→ **Text shown**
================================

To make the network transparent to the operator, network-management systems will integrate functions between the Layer 3 applications and the Layer 1 optics. With SONET/SDH multiplexing and remultiplexing essentially removed from the "ideal" network architecture, this task is significantly less daunting than it may first appear. Several new equipment providers are already building systems to perform such integrated tasks.

This level of automation and service is compelling, but does it really save customers money? Tellium has performed several network-architecture cost studies and comparisons using actual data from regional and national networks. The most striking result? In regional networks, using the optical switch with restoration routes is about half the cost of using traditional sonet/sdh network elements. Since there is additional operational savings with the optical-switch model because of the reduced number of managed elements, these projected cost savings are conservative.

In the case of no restoration, the addition of the optical switches still results in small savings due to the improved grooming of DWDM channels. Therefore, adding optical switching to a network does not necessarily increase costs, even as it adds flexibility and manageability to the network.

National-scale mesh networks are more cost-effective (60% savings) using optical switches, but they make it imperative that the optical layer be self-protected. High-speed mesh restoration becomes a necessity and is made possible by doing the restoration at the optical layer using optical switches. Such restoration can be performed in 50 to 100 msec, compared with the minutes to tens-of-minutes required in today's traditional mesh restoration architectures. The use of optical-layer switching and mesh restoration will be a key factor in providing manageable, high-capacity backbone networks.

While the case for flexibility in the face of uncertainty, cost reduction through simplification of network architectures, and bandwidth management that delivers optical-layer services is clear, how will optical switches meet the daunting challenges proposed? Two primary options for constructing an optical switch are available to equipment manufacturers.

================================

→ **Dataset records**
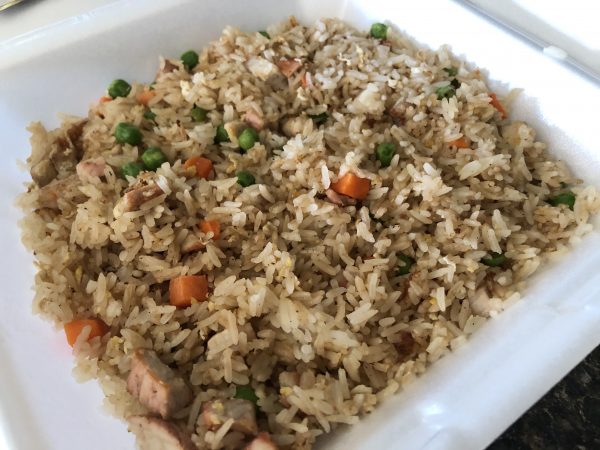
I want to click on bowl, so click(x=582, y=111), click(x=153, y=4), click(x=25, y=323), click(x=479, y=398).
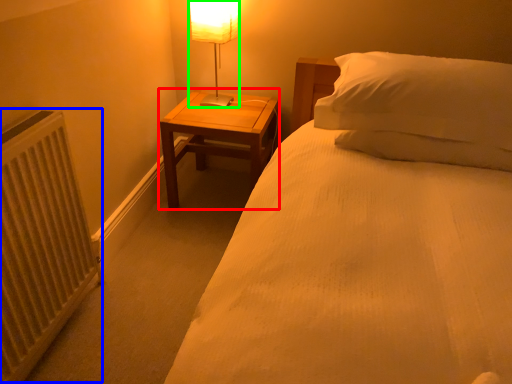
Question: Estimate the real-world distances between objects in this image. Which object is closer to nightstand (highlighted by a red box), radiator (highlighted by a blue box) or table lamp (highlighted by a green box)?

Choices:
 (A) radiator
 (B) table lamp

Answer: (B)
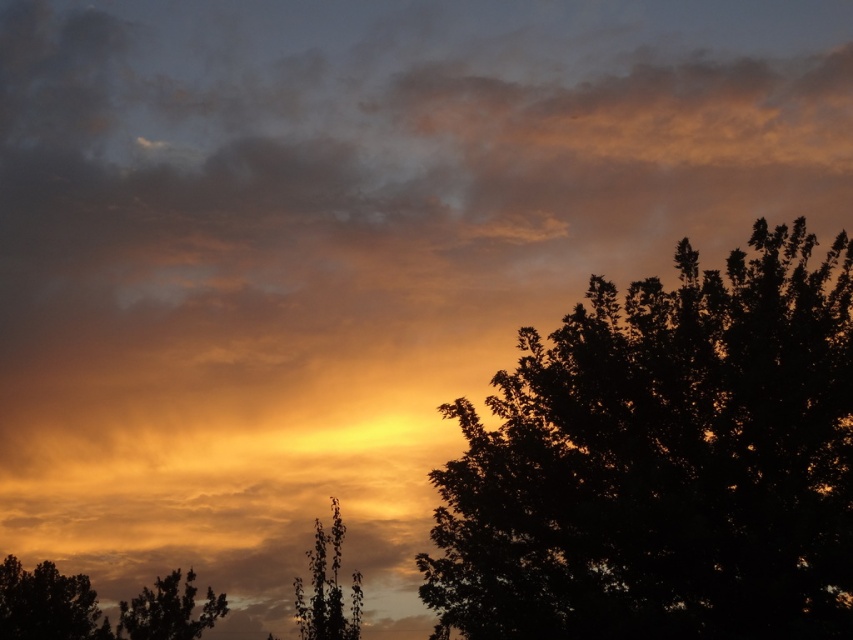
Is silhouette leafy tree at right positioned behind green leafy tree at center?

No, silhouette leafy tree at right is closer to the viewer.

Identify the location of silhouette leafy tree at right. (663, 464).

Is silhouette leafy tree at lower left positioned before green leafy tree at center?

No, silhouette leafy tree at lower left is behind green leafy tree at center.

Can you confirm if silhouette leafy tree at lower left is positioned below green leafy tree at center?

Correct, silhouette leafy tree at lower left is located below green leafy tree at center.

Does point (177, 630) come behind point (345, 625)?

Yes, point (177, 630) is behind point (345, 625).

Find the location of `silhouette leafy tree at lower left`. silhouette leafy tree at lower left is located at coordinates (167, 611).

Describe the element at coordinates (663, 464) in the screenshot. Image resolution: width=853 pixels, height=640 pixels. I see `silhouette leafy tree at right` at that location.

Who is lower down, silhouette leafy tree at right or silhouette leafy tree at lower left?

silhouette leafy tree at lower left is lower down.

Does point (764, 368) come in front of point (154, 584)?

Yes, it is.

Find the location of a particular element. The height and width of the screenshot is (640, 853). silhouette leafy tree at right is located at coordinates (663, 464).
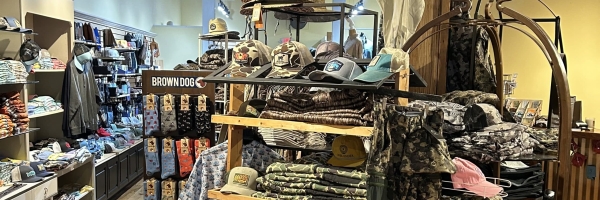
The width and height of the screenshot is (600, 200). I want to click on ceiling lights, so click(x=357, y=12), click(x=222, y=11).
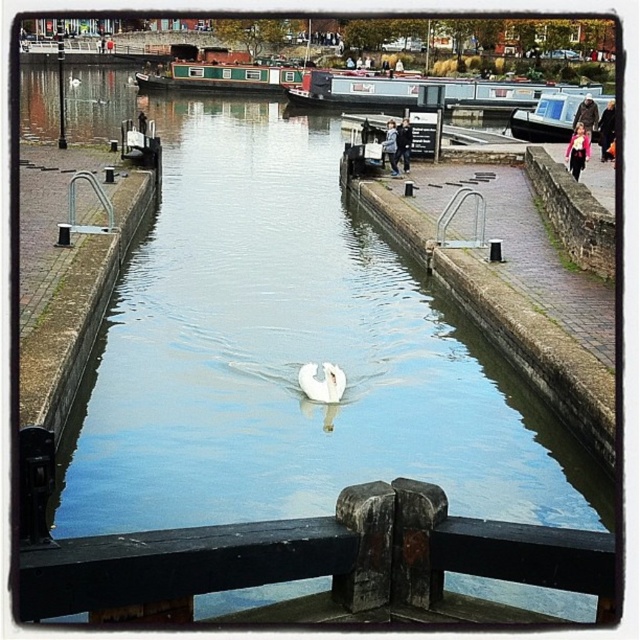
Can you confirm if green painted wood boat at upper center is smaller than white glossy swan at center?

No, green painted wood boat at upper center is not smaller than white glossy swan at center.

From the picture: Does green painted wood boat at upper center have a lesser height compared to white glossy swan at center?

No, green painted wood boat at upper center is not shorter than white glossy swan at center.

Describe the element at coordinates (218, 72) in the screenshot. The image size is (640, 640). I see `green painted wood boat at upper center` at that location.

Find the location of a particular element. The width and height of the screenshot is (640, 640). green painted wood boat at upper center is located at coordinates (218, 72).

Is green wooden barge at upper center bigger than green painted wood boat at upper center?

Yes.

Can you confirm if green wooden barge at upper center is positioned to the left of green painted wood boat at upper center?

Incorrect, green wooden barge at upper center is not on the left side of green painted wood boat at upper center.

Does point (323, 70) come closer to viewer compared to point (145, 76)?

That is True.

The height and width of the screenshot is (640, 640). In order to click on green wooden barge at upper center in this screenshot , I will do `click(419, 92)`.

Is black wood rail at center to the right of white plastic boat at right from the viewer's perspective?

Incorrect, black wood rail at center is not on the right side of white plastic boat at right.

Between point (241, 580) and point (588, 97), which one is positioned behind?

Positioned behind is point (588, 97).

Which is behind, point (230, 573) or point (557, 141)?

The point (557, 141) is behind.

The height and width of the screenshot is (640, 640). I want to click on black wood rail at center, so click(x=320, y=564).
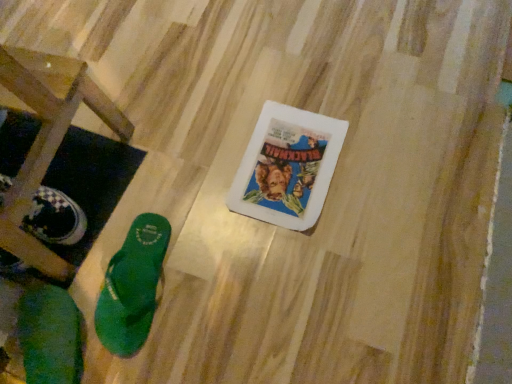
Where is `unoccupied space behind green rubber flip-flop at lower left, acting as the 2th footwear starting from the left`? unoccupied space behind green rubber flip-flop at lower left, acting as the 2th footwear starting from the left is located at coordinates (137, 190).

================================

→ **What you have to do**
Continue the passage on optical switching in telecommunications networks, starting right after its last sentence.

→ **Response area**
First, an all-optical crossconnect, or "transparent" optical crossconnect, can take advantage of advances in optical-component technology. Transparent all-optical crossconnects have several drawbacks, however. All-optical crossconnects introduce additional cascaded optical impairments. They cannot deliver 3R regeneration. They are costly to use with today's devices. They cannot capture SONET/SDH performance monitoring. They do not deliver sub-50-msec protection switching. And they cannot achieve broadcast capabilities without introducing significant cost, complexity, and performance limitations.

A second option for constructing optical crossconnects is the use of an opaque optical-electrical-optical (O-E-O) conversion. These devices overcome all of the previously mentioned difficulties. Opaque optical switches also offer network operators the low cost, flexibility, scalability, and reliability that they need to manage the optical or wavelength layer.

O-E-O crossconnects will remain state-of-the-art through 2002. However, large-capacity switches (more than 400 Tbits/sec) may have to use an all-optical (transparent) approach. These products might include a micro-electromechanical system (MEMS), or other optomechanical and optical waveguide-based technologies. The industry will watch these technology developments closely to ensure the realization of very large optical-switch products.

As the wavelength layer becomes more dominant, optical switches will be at the heart of every carrier's telecommunications network. These devices will provide both ring and mesh restoration, automated provisioning functions, and gateway and optical-layer on-ramp access, thus truly enabling telecommunications for the new millenium.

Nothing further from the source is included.